The query elapsed time in CPU Mode increases quickly with nq, while in GPU Mode query elapsed time increases much slower. When nq is small, CPU Mode consumes less time than GPU Mode. However, as nq becomes larger, GPU Mode shows its advantage against CPU Mode.

The query elapsed time in GPU Mode consists of two parts: (1) index CPU-to-GPU copy time; (2) nprobe buckets search time. When nq is smaller than 500, index CPU-to-GPU copy time cannot be amortized efficiently, CPU Mode is a better choice; when nq is larger than 500, choosing GPU Mode is better.

Compared with CPU, GPU has much more cores and stronger computing capability.
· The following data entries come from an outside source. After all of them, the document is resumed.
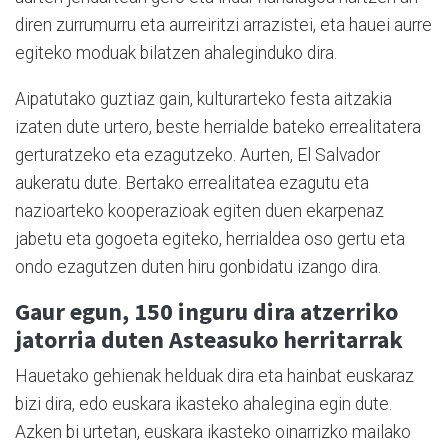
diren zurrumurru eta aurreiritzi arrazistei, eta hauei aurre
egiteko moduak bilatzen ahaleginduko dira.
Aipatutako guztiaz gain, kulturarteko festa aitzakia
izaten dute urtero, beste herrialde bateko errealitatera
gerturatzeko eta ezagutzeko. Aurten, El Salvador
aukeratu dute. Bertako errealitatea ezagutu eta
nazioarteko kooperazioak egiten duen ekarpenaz
jabetu eta gogoeta egiteko, herrialdea oso gertu eta
ondo ezagutzen duten hiru gonbidatu izango dira.
Gaur egun, 150 inguru dira atzerriko
jatorria duten Asteasuko herritarrak
Hauetako gehienak helduak dira eta hainbat euskaraz
bizi dira, edo euskara ikasteko ahalegina egin dute.
Azken bi urtetan, euskara ikasteko oinarrizko mailako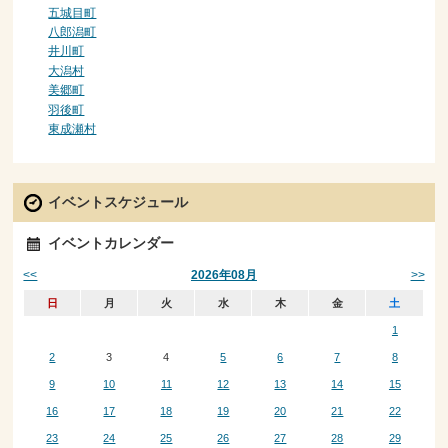
五城目町
八郎潟町
井川町
大潟村
美郷町
羽後町
東成瀬村
イベントスケジュール
イベントカレンダー
<<
>>
2026年08月
日
月
火
水
木
金
土
1
2
3
4
5
6
7
8
9
10
11
12
13
14
15
16
17
18
19
20
21
22
23
24
25
26
27
28
29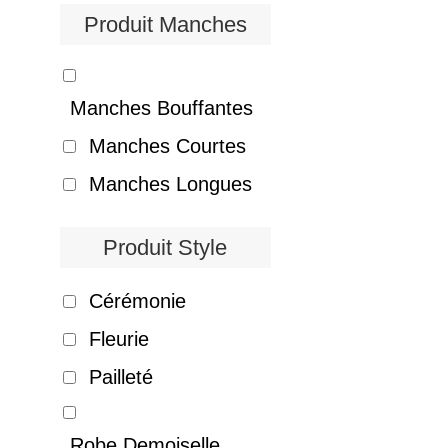
Produit Manches
Manches Bouffantes
Manches Courtes
Manches Longues
Produit Style
Cérémonie
Fleurie
Pailleté
Robe Demoiselle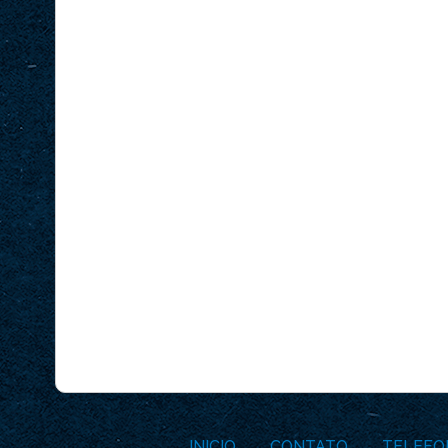
INICIO
CONTATO
TELEFO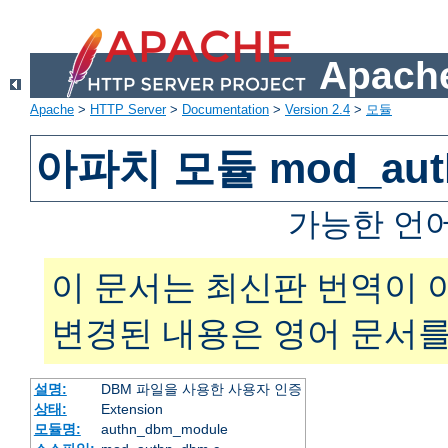
Apache
Apache
>
HTTP Server
>
Documentation
>
Version 2.4
>
모듈
아파치 모듈 mod_aut
가능한 언
이 문서는 최신판 번역이 
변경된 내용은 영어 문서를
설명:
DBM 파일을 사용한 사용자 인증
상태:
Extension
모듈명:
authn_dbm_module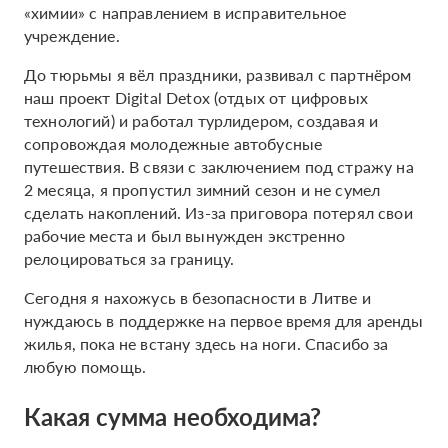
«химии» с направлением в исправительное
учреждение.
До тюрьмы я вёл праздники, развивал с партнёром
наш проект Digital Detox (отдых от цифровых
технологий) и работал турлидером, создавая и
сопровождая молодежные автобусные
путешествия. В связи с заключением под стражу на
2 месяца, я пропустил зимний сезон и не сумел
сделать накоплений. Из-за приговора потерял свои
рабочие места и был вынужден экстренно
релоцироваться за границу.
Сегодня я нахожусь в безопасности в Литве и
нуждаюсь в поддержке на первое время для аренды
жилья, пока не встану здесь на ноги. Спасибо за
любую помощь.
Какая сумма необходима?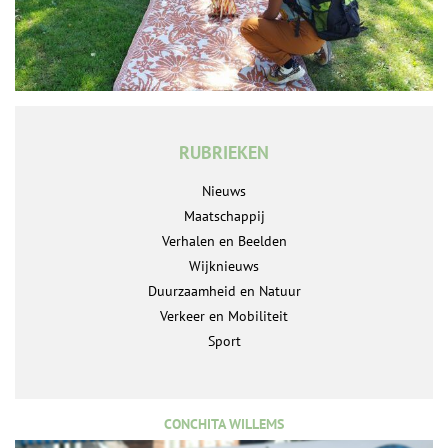
RUBRIEKEN
Nieuws
Maatschappij
Verhalen en Beelden
Wijknieuws
Duurzaamheid en Natuur
Verkeer en Mobiliteit
Sport
CONCHITA WILLEMS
When nq is large, it can better reflect GPU's advantages on computing.

Recall test

Test result

topk = 1 : recall - recall@1

topk = 10 : recall - recall@10

topk = 100 : recall - recall@100

We use the ground_truth in sift1b dataset to calculate the recall of query results.

Recall of GPU Mode

search_resources: gpu0, gpu1

nq/topk	topk=1	topk=10	topk=100
nq=10	0.900	0.910	0.939
nq=200	0.955	0.941	0.929
nq=400	0.958	0.944	0.932
nq=600	0.952	0.946	0.934
nq=800	0.941	0.943	0.930
nq=1000	0.938	0.942	0.930

Recall of CPU Mode

search_resources: cpu, gpu0

nq/topk	topk=1	topk=10	topk=100
nq=10	0.900	0.910	0.939
nq=200	0.955	0.941	0.929
nq=400	0.958	0.944	0.932
nq=600	0.952	0.946	0.934
nq=800	0.941	0.943	0.930
nq=1000	0.938	0.942	0.930

Conclusion

As nq increases, the recall gradually stabilizes to over 93%.